*About this task*. Set the entries down again exactly; none may be skipped.

----------

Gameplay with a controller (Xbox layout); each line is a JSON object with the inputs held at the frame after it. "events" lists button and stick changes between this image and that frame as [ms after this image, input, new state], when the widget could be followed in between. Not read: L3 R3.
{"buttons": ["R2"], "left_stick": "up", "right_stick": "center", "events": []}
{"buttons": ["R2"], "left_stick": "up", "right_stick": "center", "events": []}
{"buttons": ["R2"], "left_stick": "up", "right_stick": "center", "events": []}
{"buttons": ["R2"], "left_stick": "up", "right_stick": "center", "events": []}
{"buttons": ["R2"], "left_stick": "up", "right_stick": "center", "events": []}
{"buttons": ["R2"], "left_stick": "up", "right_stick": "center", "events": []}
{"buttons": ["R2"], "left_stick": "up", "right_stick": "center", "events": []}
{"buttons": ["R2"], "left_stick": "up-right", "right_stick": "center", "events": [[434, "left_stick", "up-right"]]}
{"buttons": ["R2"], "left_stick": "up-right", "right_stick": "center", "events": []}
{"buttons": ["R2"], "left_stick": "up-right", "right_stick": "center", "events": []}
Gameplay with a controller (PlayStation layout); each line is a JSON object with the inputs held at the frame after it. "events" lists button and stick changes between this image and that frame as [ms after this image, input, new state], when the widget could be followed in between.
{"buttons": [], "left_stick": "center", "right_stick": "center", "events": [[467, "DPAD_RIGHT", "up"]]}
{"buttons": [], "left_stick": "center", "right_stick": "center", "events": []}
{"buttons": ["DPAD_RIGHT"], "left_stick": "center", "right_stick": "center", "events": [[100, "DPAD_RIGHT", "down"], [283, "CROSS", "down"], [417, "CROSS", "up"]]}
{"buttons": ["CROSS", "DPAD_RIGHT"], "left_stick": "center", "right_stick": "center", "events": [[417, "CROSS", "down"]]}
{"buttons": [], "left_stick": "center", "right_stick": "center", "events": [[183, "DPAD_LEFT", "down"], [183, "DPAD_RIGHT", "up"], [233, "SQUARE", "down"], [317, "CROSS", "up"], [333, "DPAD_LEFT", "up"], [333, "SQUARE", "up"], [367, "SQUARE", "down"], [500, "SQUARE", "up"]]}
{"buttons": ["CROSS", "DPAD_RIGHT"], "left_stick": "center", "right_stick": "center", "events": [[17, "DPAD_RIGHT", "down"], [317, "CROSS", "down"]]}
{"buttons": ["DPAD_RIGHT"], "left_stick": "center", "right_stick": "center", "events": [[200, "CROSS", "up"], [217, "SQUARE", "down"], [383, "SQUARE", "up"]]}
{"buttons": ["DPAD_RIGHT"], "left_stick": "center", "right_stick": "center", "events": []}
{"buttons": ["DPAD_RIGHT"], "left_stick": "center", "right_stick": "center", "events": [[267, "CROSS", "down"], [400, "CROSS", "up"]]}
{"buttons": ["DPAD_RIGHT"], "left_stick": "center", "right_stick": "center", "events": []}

----------

*Reply*.
Gameplay with a controller (Xbox layout); each line is a JSON object with the inputs held at the frame after it. "events" lists button and stick changes between this image and that frame as [ms after this image, input, new state], when the widget could be followed in between. Not read: L3 R3.
{"buttons": ["R2"], "left_stick": "up", "right_stick": "center", "events": []}
{"buttons": ["R2"], "left_stick": "up", "right_stick": "center", "events": []}
{"buttons": ["R2"], "left_stick": "up", "right_stick": "center", "events": []}
{"buttons": ["R2"], "left_stick": "up", "right_stick": "center", "events": []}
{"buttons": ["R2"], "left_stick": "up", "right_stick": "center", "events": []}
{"buttons": ["R2"], "left_stick": "up", "right_stick": "center", "events": []}
{"buttons": ["R2"], "left_stick": "up", "right_stick": "center", "events": []}
{"buttons": ["R2"], "left_stick": "up-right", "right_stick": "center", "events": [[434, "left_stick", "up-right"]]}
{"buttons": ["R2"], "left_stick": "up-right", "right_stick": "center", "events": []}
{"buttons": ["R2"], "left_stick": "up-right", "right_stick": "center", "events": []}
Gameplay with a controller (PlayStation layout); each line is a JSON object with the inputs held at the frame after it. "events" lists button and stick changes between this image and that frame as [ms after this image, input, new state], when the widget could be followed in between.
{"buttons": [], "left_stick": "center", "right_stick": "center", "events": [[467, "DPAD_RIGHT", "up"]]}
{"buttons": [], "left_stick": "center", "right_stick": "center", "events": []}
{"buttons": ["DPAD_RIGHT"], "left_stick": "center", "right_stick": "center", "events": [[100, "DPAD_RIGHT", "down"], [283, "CROSS", "down"], [417, "CROSS", "up"]]}
{"buttons": ["CROSS", "DPAD_RIGHT"], "left_stick": "center", "right_stick": "center", "events": [[417, "CROSS", "down"]]}
{"buttons": [], "left_stick": "center", "right_stick": "center", "events": [[183, "DPAD_LEFT", "down"], [183, "DPAD_RIGHT", "up"], [233, "SQUARE", "down"], [317, "CROSS", "up"], [333, "DPAD_LEFT", "up"], [333, "SQUARE", "up"], [367, "SQUARE", "down"], [500, "SQUARE", "up"]]}
{"buttons": ["CROSS", "DPAD_RIGHT"], "left_stick": "center", "right_stick": "center", "events": [[17, "DPAD_RIGHT", "down"], [317, "CROSS", "down"]]}
{"buttons": ["DPAD_RIGHT"], "left_stick": "center", "right_stick": "center", "events": [[200, "CROSS", "up"], [217, "SQUARE", "down"], [383, "SQUARE", "up"]]}
{"buttons": ["DPAD_RIGHT"], "left_stick": "center", "right_stick": "center", "events": []}
{"buttons": ["DPAD_RIGHT"], "left_stick": "center", "right_stick": "center", "events": [[267, "CROSS", "down"], [400, "CROSS", "up"]]}
{"buttons": ["DPAD_RIGHT"], "left_stick": "center", "right_stick": "center", "events": []}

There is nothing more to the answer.